CUPERTINO, Calif. — Insurance claims adjuster Jason Parkinson became frustrated this morning over the unhelpful password recovery hint that he created, which only made retrieving it worse, sympathetic sources verified.
“I was trying to log into my bank account the other day,” Parkinson sighed. “I had forgotten the password, which I came up with maybe fourteen years ago. So I ended up asking for the hint, and all I set for the hint was…‘you know this.’ What the fuck?! Ever since then, I’ve been trying to connect the dots between that statement and whatever it was that I made for an eight-letter, one-symbol, one-capital key.”
Parkinson’s spouse, Ray Davies, noted the tension created by the flippant hint.

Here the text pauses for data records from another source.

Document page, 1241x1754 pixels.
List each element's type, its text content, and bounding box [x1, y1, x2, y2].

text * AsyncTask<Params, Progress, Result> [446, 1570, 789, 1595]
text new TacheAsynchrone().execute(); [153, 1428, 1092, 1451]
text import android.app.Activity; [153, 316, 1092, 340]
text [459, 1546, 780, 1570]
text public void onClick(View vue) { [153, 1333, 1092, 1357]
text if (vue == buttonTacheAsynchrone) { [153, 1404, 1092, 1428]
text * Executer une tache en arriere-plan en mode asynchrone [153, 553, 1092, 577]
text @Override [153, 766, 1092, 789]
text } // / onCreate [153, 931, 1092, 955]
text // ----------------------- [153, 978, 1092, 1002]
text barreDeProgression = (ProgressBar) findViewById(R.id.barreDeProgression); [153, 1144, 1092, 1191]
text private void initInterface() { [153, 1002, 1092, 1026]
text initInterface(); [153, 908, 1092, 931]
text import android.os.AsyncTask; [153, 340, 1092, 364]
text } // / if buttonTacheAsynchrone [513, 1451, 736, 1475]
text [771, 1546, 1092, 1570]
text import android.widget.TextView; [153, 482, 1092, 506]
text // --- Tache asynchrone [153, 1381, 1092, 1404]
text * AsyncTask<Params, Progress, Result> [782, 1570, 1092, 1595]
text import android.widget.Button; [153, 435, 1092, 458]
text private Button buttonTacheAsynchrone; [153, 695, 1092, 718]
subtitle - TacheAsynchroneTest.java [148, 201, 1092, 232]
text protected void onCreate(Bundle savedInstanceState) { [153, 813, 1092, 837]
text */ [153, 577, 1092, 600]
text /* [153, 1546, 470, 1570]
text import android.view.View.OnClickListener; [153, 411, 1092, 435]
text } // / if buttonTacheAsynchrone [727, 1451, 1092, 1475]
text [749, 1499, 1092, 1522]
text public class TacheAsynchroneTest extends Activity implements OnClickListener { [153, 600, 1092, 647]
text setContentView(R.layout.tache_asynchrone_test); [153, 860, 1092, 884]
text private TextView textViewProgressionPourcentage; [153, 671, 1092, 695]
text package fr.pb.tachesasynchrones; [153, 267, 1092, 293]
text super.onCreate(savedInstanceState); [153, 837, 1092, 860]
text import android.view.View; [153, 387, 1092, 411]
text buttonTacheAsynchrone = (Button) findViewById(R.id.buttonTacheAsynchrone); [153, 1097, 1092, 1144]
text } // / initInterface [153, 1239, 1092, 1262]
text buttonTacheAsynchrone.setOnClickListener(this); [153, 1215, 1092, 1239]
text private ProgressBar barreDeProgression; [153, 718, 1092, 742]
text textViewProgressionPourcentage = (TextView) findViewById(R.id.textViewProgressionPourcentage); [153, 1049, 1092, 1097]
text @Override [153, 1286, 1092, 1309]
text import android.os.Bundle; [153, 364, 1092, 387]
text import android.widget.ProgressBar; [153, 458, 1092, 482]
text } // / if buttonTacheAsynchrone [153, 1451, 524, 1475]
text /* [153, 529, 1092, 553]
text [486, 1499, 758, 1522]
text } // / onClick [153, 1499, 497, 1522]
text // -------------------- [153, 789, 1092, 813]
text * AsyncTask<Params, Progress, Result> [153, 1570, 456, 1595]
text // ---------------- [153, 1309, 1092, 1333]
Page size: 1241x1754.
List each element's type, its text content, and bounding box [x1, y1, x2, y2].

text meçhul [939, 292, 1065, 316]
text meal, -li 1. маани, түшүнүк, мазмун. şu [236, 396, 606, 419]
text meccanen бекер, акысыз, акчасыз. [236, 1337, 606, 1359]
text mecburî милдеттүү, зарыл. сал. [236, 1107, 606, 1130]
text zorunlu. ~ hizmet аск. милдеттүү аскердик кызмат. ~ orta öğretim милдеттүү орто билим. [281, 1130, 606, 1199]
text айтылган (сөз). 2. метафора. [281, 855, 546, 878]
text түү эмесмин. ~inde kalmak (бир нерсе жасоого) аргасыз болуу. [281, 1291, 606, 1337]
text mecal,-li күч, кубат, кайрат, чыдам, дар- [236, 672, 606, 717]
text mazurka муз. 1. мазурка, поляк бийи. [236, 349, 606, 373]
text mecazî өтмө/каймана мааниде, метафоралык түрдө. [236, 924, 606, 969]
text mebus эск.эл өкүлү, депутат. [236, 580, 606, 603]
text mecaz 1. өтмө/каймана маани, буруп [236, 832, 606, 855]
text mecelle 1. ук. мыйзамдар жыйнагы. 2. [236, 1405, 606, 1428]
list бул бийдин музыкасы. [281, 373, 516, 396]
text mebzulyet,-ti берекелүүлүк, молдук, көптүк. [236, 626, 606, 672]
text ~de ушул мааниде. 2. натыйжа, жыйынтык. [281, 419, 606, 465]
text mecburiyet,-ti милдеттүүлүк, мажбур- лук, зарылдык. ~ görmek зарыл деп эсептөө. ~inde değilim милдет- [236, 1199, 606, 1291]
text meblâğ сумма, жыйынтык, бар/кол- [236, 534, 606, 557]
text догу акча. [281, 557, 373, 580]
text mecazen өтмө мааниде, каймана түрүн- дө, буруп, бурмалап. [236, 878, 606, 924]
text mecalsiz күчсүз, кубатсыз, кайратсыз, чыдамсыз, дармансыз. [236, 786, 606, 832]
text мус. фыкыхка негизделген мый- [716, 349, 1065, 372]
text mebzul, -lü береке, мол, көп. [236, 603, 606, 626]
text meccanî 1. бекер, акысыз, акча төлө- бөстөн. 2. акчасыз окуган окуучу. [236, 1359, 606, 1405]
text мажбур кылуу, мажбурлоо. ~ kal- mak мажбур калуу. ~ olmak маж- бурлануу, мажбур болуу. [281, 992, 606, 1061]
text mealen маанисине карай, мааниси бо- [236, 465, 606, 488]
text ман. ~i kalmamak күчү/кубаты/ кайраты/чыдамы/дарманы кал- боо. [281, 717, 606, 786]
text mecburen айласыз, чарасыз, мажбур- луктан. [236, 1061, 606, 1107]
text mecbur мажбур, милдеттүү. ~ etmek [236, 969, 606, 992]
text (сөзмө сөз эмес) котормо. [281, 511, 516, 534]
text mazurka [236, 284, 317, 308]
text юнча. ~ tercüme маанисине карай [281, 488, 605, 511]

“Jay’s pretty smart with recalling things most of the time, he remembered a song I was trying to find since 2009 when I was only able to somewhat hum the chorus. I guess he thought he’d never need this hint,” Davies explained. “Ever since this Achilles Heel was wounded we haven’t been the same — we’ve been checking out as ‘guest’ for almost every online purchase, and we abandoned our Roth IRA and have just started stashing cash in shoeboxes again.”
Data analyst Ben Vault notes that such boldness in setting hints for password recovery is commonplace.
“In this day and age, we have one, maybe two passwords for everything. If we forget them, we’re fucked, to put it lightly, so we have them hardwired. These hints are often unnecessary, so of course there’s the occasional ‘that thing you love’ or ‘I don’t need no goddamn hint!’ set by overconfident individuals,” Vault explained. “These cases, such as Parkinson’s, are caused by those that imagine themselves as rebels who can’t be kept in line by Big Password. However, with widespread usage of facial and fingerprint recognition, as well as human data-collecting at an all-time high, calamities like this one will become a thing of the past in no time.”
As of press time, Parkinson was seen accepting his fate with a groan and beginning the 27-step process of resetting his password.